TASK REQUIREMENTS — After locating the line that contains "- lung tumour", restate it and each later line word for word through the end of the records.

-- DATA SHOWN follows --

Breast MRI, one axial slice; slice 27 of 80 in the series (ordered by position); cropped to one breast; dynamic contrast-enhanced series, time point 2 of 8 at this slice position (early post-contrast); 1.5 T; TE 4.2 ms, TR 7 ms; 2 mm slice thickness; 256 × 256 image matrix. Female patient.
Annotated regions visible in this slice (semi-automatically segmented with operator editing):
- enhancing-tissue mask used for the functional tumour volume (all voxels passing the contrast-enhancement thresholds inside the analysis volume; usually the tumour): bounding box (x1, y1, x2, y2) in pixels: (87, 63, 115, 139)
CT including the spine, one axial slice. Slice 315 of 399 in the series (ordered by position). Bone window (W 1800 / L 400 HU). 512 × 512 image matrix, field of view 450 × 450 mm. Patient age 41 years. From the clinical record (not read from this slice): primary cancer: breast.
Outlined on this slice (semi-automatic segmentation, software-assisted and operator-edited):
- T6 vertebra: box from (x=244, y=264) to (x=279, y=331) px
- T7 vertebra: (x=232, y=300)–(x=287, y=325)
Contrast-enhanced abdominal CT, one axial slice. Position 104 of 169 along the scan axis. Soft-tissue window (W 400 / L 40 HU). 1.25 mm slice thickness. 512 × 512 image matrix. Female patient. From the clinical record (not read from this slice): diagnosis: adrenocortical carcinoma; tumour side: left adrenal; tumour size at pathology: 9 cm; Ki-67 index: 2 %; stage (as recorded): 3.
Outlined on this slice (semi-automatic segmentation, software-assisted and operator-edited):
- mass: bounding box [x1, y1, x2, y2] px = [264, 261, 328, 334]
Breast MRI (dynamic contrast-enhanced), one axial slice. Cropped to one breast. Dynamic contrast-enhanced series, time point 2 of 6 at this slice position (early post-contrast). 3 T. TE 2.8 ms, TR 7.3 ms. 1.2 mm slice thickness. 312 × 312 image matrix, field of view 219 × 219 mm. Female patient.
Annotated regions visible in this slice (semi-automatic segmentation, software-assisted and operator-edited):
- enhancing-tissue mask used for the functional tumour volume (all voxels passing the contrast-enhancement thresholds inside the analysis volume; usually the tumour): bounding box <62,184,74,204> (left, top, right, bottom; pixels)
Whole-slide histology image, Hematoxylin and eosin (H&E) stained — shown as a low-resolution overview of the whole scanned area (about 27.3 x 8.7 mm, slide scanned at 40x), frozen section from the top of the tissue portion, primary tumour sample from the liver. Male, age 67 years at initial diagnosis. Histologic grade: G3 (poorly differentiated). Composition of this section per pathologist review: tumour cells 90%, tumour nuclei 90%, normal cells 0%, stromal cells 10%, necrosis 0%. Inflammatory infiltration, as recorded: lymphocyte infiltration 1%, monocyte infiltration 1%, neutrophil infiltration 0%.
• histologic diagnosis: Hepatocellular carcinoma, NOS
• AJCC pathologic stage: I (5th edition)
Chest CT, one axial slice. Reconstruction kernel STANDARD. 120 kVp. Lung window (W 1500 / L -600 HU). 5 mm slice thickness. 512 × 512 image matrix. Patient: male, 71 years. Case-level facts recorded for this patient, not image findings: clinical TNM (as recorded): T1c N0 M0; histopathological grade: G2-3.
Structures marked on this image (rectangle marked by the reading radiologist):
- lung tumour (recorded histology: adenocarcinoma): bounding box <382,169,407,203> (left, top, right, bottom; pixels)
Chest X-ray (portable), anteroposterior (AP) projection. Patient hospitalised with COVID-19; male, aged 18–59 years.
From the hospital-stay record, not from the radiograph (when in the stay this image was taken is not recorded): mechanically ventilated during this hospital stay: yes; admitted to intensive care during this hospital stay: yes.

-- DATA SHOWN concluded --

PROBLEM SOLUTION —
- lung tumour (recorded histology: adenocarcinoma): bounding box <382,169,407,203> (left, top, right, bottom; pixels)
Chest X-ray (portable), anteroposterior (AP) projection. Patient hospitalised with COVID-19; male, aged 18–59 years.
From the hospital-stay record, not from the radiograph (when in the stay this image was taken is not recorded): mechanically ventilated during this hospital stay: yes; admitted to intensive care during this hospital stay: yes.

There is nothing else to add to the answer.